夜の闇に沈んだ駐車場の片隅で、黒いミニバンだけがぽつんと停まっている。
車内では、宇都宮浩太郎がスマホを耳に当てていた。
相手は――リリス。
フロントガラス越しに漏れる小さな光だけが、車内の輪郭をぼんやり浮かび上がらせている。
「すまない」
宇都宮は低く言った。
「“依頼”は失敗だ。城戸谷留美は拘束できず、大塚隼人もおそらく警察側に確保された」
声は微かに震えていた。
怒りか、焦りか、それとも別の何かか。
だが、電話の向こうのリリスは、ひどく柔らかい声で答えた。
「いいえ。
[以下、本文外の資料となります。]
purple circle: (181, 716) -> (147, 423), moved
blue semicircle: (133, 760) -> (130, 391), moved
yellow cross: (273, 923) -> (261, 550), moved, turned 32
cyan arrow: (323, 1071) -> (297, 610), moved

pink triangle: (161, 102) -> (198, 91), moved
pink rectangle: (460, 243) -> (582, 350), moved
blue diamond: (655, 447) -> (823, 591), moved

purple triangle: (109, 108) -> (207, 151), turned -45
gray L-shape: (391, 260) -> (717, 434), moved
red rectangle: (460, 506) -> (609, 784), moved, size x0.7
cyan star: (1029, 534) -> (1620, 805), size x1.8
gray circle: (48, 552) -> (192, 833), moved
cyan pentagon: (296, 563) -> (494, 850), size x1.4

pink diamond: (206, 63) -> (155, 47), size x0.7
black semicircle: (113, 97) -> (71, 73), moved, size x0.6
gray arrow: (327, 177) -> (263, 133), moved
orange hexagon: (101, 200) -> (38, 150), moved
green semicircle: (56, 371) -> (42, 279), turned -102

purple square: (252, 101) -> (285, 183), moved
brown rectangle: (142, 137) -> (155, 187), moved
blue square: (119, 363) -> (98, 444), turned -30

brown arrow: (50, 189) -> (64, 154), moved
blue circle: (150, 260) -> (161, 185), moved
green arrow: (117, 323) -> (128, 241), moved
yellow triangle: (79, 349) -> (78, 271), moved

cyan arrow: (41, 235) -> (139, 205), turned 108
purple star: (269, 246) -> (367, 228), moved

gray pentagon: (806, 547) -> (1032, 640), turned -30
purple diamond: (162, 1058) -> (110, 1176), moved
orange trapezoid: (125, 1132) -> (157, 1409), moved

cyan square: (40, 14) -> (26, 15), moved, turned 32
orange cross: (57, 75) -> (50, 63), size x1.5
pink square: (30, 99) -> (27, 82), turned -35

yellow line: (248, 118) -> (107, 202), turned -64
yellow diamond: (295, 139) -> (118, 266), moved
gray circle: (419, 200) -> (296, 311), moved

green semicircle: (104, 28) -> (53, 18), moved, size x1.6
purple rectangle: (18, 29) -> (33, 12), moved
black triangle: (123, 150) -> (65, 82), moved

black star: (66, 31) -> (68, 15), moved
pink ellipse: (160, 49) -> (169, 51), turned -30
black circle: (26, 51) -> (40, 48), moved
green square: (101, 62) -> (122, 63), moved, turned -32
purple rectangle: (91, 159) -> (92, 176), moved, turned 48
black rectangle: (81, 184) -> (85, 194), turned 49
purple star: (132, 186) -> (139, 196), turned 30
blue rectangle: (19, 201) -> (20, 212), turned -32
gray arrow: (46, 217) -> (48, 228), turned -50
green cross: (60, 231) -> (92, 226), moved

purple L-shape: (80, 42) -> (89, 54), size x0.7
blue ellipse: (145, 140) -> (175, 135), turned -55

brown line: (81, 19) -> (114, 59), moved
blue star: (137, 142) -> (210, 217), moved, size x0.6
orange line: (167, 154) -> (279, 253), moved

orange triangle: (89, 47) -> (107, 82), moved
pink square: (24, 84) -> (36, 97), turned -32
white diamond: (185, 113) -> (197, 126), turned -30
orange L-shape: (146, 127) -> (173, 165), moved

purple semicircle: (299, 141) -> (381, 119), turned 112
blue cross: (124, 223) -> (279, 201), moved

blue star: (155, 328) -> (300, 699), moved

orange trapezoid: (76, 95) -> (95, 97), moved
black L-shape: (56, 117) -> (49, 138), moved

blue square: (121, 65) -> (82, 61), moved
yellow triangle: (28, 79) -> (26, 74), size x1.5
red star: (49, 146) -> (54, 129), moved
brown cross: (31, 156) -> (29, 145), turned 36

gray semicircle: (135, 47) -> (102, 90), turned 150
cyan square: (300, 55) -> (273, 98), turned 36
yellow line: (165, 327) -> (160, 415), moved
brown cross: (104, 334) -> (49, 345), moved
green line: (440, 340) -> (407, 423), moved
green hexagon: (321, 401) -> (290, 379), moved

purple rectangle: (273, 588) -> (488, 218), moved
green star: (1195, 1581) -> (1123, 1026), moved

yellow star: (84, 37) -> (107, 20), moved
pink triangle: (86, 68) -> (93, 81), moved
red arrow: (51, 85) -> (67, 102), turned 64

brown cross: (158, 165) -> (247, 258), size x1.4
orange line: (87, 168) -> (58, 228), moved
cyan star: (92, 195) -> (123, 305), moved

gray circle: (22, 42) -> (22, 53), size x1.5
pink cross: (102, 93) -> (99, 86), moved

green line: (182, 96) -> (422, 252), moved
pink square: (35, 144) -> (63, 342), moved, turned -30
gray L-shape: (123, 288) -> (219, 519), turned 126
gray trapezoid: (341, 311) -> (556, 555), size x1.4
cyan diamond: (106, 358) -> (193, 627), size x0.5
“依頼”は成功しました」
宇都宮は言葉を失った。
冷え切った車内で、その一言だけが妙に鮮明に響く。
「こちらが欲しかったものは、もう私の手にあります」
宇都宮の喉が、わずかに動いた。
その返答で、ようやく理解した。
城戸谷留美を拘束することも。
大塚隼人を利用することも。
自分にとっては目的だった。
だが、リリスにとっては違ったのだ。
「宇都宮さん……今までご苦労さまでした」
通話が切れた。
その瞬間、宇都宮は理解した。
自分は最初から、ただの駒だったのだと。
六本木署長時代。
リリスと出会ったあの日から、何かが狂い始めた。
リリスに執着する男たちを、自殺に見せかけて処理した時には、もう後戻りできなかった。
人を魅了し、操り、必要がなくなれば切り捨てる存在。
リリスとは、そういう女だった。
宇都宮に、不思議と後悔はなかった。
残っていたのは、ひとつだけだ。
自尊心を破壊されたことへの怒り。
それだけだった。
だが、もう遅い。
宇都宮は内ポケットから煙草を取り出し、火をつける。
赤い火点が一瞬だけ灯り、すぐに車内へ薄い煙が広がっていく。
「……リリス」
宇都宮は、低く呟いた。
「今度おまえと会うのは、地獄だろうな」
煙を吐く。
「先に行って、待っているぞ――」
その数秒後だった。
ボンッ!
爆音が、井原山の静寂を切り裂いた。
黒いミニバンは一瞬で炎に包まれる。
赤い火が車体を舐め、黒く濁った煙が空へ吸い込まれていった。
誰もいない駐車場で、炎だけがしばらく揺れ続けていた。